Care and mobility considerations
Acute Myeloid Leukaemia (AML)
Treatment and recovery for those who successfully undergo combination chemotherapy or bone marrow transplant is likely to take 1 year to 2 years. Needs are likely, related to both treatment and the disease. During this period they are likely to have periods of being immunosuppressed and be unable to go out in public. Episodes of severe fatigue may endure for many months related to chemotherapy treatment and anaemia.
Mobility
Severe fatigue and reduced exercise tolerance related to any of the following may reduce the ability to walk:
- Chemotherapy treatment
- Anaemia
- Side effects of drugs used – effects on lungs (pulmonary oedema), spinal cord, brain (cerebellum) and nerves
People who are immunosuppressed may be advised to avoid public places.
Care
Severe fatigue may make activities of daily living difficult. Help with activities of daily living from someone else may be required because of pain, fatigue or dizziness.
Acute Lymphoblastic Leukaemia (ALL)
Treatment and recovery for those who successfully undergo combination chemotherapy or bone marrow transplant is likely to take 1 year to 2 years. Needs are likely, related to both treatment and the disease. During this period they are likely to have periods of being immunosuppressed and be unable to go out in public. Episodes of severe fatigue may endure for many months related to chemotherapy treatment and anaemia.
Mobility
Severe fatigue and reduced exercise tolerance related to any of the following may reduce the ability to walk:
- Chemotherapy treatment
- Anaemia
- Side effects of drugs used – effects on lungs (pulmonary oedema), spinal cord, brain (cerebellum) and nerves
People who are immunosuppressed may be advised to avoid public places.
Care
Severe fatigue may make activities of daily living difficult. Help with activities of daily living from someone else may be required because of pain, fatigue or dizziness.

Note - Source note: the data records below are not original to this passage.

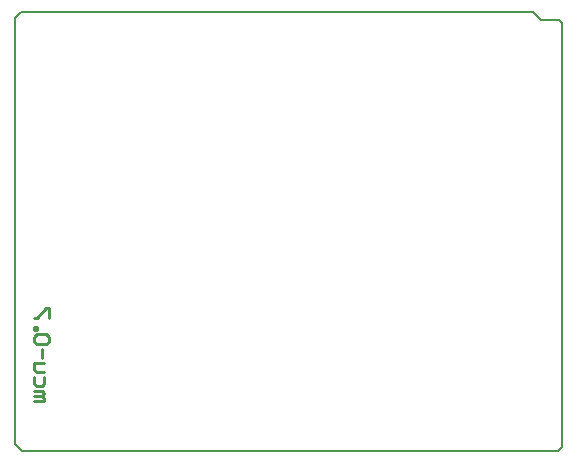
<source format=gbo>
G04*
G04 #@! TF.GenerationSoftware,Altium Limited,Altium Designer,22.1.2 (22)*
G04*
G04 Layer_Color=32896*
%FSLAX25Y25*%
%MOIN*%
G70*
G04*
G04 #@! TF.SameCoordinates,AA89485F-E9C4-495D-BB32-9FCCB39CE94D*
G04*
G04*
G04 #@! TF.FilePolarity,Positive*
G04*
G01*
G75*
%ADD11C,0.00787*%
%ADD12C,0.01000*%
D11*
X2314Y146653D02*
X173130D01*
X175886Y143898D01*
X181890D01*
X394Y2638D02*
X2634Y398D01*
X182773Y143015D02*
X182773Y1746D01*
X394Y144734D02*
X394Y2638D01*
X394Y144734D02*
X2314Y146653D01*
X2634Y398D02*
X181424Y398D01*
X182773Y1746D01*
X181890Y143898D02*
X182773Y143015D01*
D12*
X6905Y17142D02*
X10054D01*
Y17929D01*
X9267Y18716D01*
X6905D01*
X9267D01*
X10054Y19503D01*
X9267Y20290D01*
X6905D01*
X10054Y25013D02*
Y22652D01*
X9267Y21865D01*
X7693D01*
X6905Y22652D01*
Y25013D01*
X10054Y26588D02*
X7693D01*
X6905Y27375D01*
Y29736D01*
X10054D01*
X9267Y31310D02*
Y34459D01*
X10841Y36033D02*
X11628Y36820D01*
Y38395D01*
X10841Y39182D01*
X7693D01*
X6905Y38395D01*
Y36820D01*
X7693Y36033D01*
X10841D01*
X6905Y40756D02*
X7693D01*
Y41543D01*
X6905D01*
Y40756D01*
X11628Y44692D02*
Y47840D01*
X10841D01*
X7693Y44692D01*
X6905D01*
M02*

</source>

Chronic Myeloid Leukaemia (CML)
Treatments for chronic and accelerated phase CML are the same, people with accelerated phase CML are more likely to have symptoms but these are likely to resolve with treatment when a person goes into remission. Needs are unlikely to be identified because of either the disease or its treatment. The exception to this is when treatment includes a bone marrow or stem cell transplant. You should follow guidance on care and mobility considerations for bone marrow and stem cell transplant if this treatment is being given. The treatment of chronic CML has improved a lot over the last few years and long term survival with treatment is common. About half of people who have bone marrow or stem cell transplant for chronic CML are cured of their disease and many others achieve long term survival on Imatinib. Progressive disease and needs are most likely in those whose disease has not responded to Imatinib and who are unable to have a bone or stem cell transplant for some reason.
Chronic Lymphocytic Leukaemia (CLL)
Most people with CLL will be elderly with slowly progressive disease, many will not require treatment or their disease will be controlled with a course of oral Chlorambucil (an anticancer drug). Typically no disabling effects of disease or treatment are present. Anyone who has recurrent disease or has combination chemotherapy or bone marrow or stem cell transplant most likely will have disabling effects related to treatment -particularly fatigue. If needs are identified awards should be time limited to coincide with recovery from treatment. Survival will depend on the stage of the disease at diagnosis and number of recurrences. People with stage A CLL generally live on average for at least 10 years. People with advanced disease (stage C) generally live on average 2-3 years. People having aggressive treatment or who have advanced disease are more likely to have needs and less likely to return to health after treatment. Longer term or indefinite awards should be considered if disease is described as advanced in the medical evidence or disease has recurred more than once.